OPINION: “In the separate nation called Black America, throughout the Super Bowl fallout, Janet Jackson has remained a beloved superstar in good standing,” writes theGrio’s Touré.
A new documentary about Janet Jackson reopens the discussion into what the hell happened at the Super Bowl halftime show and I would like to have some clarity about that. There is no such thing as a “wardrobe malfunction” and her clothes did not rip but I refuse to believe that Janet Jackson, who was then in her late 30s, and who was always very careful about her public image and was never wild and racy, suddenly decided that at the Super Bowl she was going to reveal her body in a very provocative way and none of the people around her, her high-powered managers, said ‘no, do not do that.’
If it was Madonna I’d believe it, but Janet? There’s no way that what happened onstage is what she wanted to happen. But her stylist was at the tailor for hours the day before and … I don’t know. The doc, Malfunction: The Dressing Down of Janet Jackson, tries to get us an answer as to what really happened but Janet’s not in this and no one from her professional inner circle is talking so how can we really know anything?

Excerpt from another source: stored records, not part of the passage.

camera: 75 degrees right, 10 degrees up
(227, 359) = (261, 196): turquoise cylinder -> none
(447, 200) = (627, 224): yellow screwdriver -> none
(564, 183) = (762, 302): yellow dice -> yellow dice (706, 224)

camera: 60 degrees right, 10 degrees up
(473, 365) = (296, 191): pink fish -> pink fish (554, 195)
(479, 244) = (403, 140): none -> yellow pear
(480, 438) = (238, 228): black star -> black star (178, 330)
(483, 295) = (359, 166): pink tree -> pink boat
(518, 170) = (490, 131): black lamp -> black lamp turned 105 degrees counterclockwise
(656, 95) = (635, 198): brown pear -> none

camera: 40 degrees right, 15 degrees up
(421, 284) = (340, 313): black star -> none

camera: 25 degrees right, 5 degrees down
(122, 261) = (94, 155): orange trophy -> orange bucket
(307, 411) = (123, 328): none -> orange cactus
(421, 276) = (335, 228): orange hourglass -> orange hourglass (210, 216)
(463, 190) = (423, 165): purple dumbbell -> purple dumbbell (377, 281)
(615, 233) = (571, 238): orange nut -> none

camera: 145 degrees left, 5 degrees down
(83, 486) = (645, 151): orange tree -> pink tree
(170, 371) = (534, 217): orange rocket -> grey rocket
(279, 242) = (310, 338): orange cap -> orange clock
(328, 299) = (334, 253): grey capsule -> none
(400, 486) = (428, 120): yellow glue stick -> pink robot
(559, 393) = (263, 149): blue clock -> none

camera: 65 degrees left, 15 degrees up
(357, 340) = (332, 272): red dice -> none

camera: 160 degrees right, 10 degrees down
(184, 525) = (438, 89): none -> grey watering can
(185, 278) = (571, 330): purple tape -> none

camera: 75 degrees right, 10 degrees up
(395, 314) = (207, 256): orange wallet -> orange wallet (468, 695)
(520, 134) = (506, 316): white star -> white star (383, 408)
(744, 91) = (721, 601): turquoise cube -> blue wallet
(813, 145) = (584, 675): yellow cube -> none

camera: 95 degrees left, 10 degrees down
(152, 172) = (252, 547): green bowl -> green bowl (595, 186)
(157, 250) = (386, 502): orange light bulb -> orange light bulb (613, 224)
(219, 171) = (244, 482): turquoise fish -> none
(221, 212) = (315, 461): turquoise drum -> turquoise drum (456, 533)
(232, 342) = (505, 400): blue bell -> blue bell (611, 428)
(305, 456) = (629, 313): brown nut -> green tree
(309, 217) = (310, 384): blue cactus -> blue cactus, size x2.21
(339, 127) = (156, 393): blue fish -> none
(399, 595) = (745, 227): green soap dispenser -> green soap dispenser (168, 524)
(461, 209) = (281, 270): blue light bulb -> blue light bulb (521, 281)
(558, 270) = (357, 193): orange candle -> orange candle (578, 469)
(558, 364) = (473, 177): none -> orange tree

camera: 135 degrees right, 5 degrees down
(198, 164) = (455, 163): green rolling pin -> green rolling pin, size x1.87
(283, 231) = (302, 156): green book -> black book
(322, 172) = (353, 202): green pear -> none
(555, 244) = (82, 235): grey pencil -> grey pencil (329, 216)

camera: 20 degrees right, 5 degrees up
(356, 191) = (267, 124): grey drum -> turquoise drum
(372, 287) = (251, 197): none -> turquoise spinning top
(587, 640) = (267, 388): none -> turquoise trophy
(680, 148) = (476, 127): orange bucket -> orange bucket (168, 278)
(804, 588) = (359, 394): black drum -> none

Part of me is curious but a larger part of me doesn’t care. What I really remember and what really triggers me from that moment is this: a large part of America decided to make Janet the enemy as if Janet was the leader of some indecency movement that was constantly pushing the envelope and they tried to end her career for it. But when I say “a part of America decided to make Janet the enemy” I mean, a lot of White America.
Within Black America, it was a different story. In the separate nation called Black America, throughout all of this Janet Jackson has remained a beloved superstar in good standing. We are not mad at Janet.
I’m not saying every single Black person continued to love her but the majority of Black people who cared about any of this strongly supported Janet and continue to do so to this day and most of us look at the Super Bowl and don’t think I wonder what happened onstage? We think why was our girl Janet so wronged? That moment stands as proof that White America is unfair to us.
It’s amazing that Janet became so racially polarizing after a career spent making music that tried to be for everyone. Janet is a daughter of Motown, her brothers were among the label’s biggest stars, and Motown’s aesthetic was all about Black music that would crossover and be loved by White people, too. Janet has lived by that code throughout her career — she has always made pop music that had an R&B base but was leavened enough to work on Black and White radio and to be played at a Black BBQ and a bat mitzvah. And yet, somehow, Janet has become a racial Rorschach test.
White people may see someone controversial but Black people see someone we’ve loved for a very long time, someone who was music royalty before and after this incident, and someone who was treated wrongly by White people which makes us stand by her even more. We are there for our stars who get mistreated by White people and we are loyal to people we love, especially performers and athletes. It’s like once we start loving you we’re not going to stop. It makes perfect sense to me that we created #JanetJacksonAppreciationDay, because she deserves it and she needs it and we need it to shade White America and call out the hypocrisy of the post-Super Bowl unequal fallout.
But how could we ever stop loving Janet? She’s been with us Gen Xers since we were little — I feel like I grew up with Janet. I watched her be a kid on Good Times when I was a kid. I’ll never forget her showing the iron-shaped burn on her back in the episode about child abuse. I had nightmares that night. I watched her explode with Control, an album about coming of age that was released at a time when I was coming of age and having the same struggles over independence with my parents. I watched her get even bigger with Rhythm Nation, an album that gave us Janet’s vision of the world at a time when I was forming my political vision of the world.
When I was a young writer at Rolling Stone, my review of her next album, Janet, propelled me to the next level in my career — because I really understood Janet, I really understood that album and my review of that album told the senior editors that I was able to do really smart work. What I’m saying is Janet Jackson has been more than an artist that I’ve been a fan of for a long time. She’s been like a big sister who was going through things at the same time as me, and our bond is closer than fan and star. So I could no more disown Janet when a controversy comes than I could turn my back on my blood sister.
If family constitutes the people who must take you in no matter what, then Janet is a bedrock part of the national Black family and she has earned the right to expect to be taken in and protected by the Black community after she hit a professional rock bottom. Among us, she cannot be cancelled. She will always be loved. We may be confused about the who, what, and why of the Super Bowl but we still love Janet unconditionally.
Touré is the host of the podcast “Toure Show” and the podcast docuseries “Who Was Prince?” He is also the author of seven books.